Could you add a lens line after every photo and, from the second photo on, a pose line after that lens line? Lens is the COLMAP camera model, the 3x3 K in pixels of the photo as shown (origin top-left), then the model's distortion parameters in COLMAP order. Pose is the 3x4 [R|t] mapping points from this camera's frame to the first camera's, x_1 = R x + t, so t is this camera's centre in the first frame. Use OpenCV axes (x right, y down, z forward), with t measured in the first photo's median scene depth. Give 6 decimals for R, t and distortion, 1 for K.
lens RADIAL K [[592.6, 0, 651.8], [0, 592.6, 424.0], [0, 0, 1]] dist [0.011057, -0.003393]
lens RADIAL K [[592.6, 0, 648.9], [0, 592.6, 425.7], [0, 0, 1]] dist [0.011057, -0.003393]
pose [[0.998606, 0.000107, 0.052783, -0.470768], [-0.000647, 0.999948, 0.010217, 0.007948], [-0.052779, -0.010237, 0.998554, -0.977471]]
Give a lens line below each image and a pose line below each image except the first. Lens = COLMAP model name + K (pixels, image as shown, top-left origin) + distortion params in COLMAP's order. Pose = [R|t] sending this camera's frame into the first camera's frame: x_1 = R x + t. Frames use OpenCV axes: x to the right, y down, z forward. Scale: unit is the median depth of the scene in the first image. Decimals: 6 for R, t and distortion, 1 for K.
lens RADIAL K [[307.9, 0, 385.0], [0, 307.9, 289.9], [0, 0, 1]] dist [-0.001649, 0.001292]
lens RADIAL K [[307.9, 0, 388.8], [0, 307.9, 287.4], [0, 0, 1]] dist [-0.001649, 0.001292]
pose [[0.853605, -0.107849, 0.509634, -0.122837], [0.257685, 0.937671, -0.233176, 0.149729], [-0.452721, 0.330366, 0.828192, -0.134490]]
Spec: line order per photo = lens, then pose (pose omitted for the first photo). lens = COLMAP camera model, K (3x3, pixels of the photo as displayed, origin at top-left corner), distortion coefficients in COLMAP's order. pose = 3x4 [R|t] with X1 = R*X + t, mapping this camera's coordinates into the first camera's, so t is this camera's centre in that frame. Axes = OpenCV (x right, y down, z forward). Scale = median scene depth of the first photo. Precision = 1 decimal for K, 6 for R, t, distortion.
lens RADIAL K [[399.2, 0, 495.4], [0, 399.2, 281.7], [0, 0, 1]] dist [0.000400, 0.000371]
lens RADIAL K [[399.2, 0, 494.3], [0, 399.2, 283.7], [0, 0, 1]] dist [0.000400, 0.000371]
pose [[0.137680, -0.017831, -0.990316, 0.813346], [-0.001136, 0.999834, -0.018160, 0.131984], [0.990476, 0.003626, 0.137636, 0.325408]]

+ + +

_About this task_:
Please rewrite every entry above with each "distortion" replaced by "lens distortion", leaving everything else unchanged.

_Finished task_:
Could you add a lens line after every photo and, from the second photo on, a pose line after that lens line? Lens is the COLMAP camera model, the 3x3 K in pixels of the photo as shown (origin top-left), then the model's lens distortion parameters in COLMAP order. Pose is the 3x4 [R|t] mapping points from this camera's frame to the first camera's, x_1 = R x + t, so t is this camera's centre in the first frame. Use OpenCV axes (x right, y down, z forward), with t measured in the first photo's median scene depth. Give 6 decimals for R, t and lens distortion, 1 for K.
lens RADIAL K [[592.6, 0, 651.8], [0, 592.6, 424.0], [0, 0, 1]] dist [0.011057, -0.003393]
lens RADIAL K [[592.6, 0, 648.9], [0, 592.6, 425.7], [0, 0, 1]] dist [0.011057, -0.003393]
pose [[0.998606, 0.000107, 0.052783, -0.470768], [-0.000647, 0.999948, 0.010217, 0.007948], [-0.052779, -0.010237, 0.998554, -0.977471]]
Give a lens line below each image and a pose line below each image except the first. Lens = COLMAP model name + K (pixels, image as shown, top-left origin) + lens distortion params in COLMAP's order. Pose = [R|t] sending this camera's frame into the first camera's frame: x_1 = R x + t. Frames use OpenCV axes: x to the right, y down, z forward. Scale: unit is the median depth of the scene in the first image. Decimals: 6 for R, t and lens distortion, 1 for K.
lens RADIAL K [[307.9, 0, 385.0], [0, 307.9, 289.9], [0, 0, 1]] dist [-0.001649, 0.001292]
lens RADIAL K [[307.9, 0, 388.8], [0, 307.9, 287.4], [0, 0, 1]] dist [-0.001649, 0.001292]
pose [[0.853605, -0.107849, 0.509634, -0.122837], [0.257685, 0.937671, -0.233176, 0.149729], [-0.452721, 0.330366, 0.828192, -0.134490]]
Spec: line order per photo = lens, then pose (pose omitted for the first photo). lens = COLMAP camera model, K (3x3, pixels of the photo as displayed, origin at top-left corner), lens distortion coefficients in COLMAP's order. pose = 3x4 [R|t] with X1 = R*X + t, mapping this camera's coordinates into the first camera's, so t is this camera's centre in that frame. Axes = OpenCV (x right, y down, z forward). Scale = median scene depth of the first photo. Precision = 1 decimal for K, 6 for R, t, lens distortion.
lens RADIAL K [[399.2, 0, 495.4], [0, 399.2, 281.7], [0, 0, 1]] dist [0.000400, 0.000371]
lens RADIAL K [[399.2, 0, 494.3], [0, 399.2, 283.7], [0, 0, 1]] dist [0.000400, 0.000371]
pose [[0.137680, -0.017831, -0.990316, 0.813346], [-0.001136, 0.999834, -0.018160, 0.131984], [0.990476, 0.003626, 0.137636, 0.325408]]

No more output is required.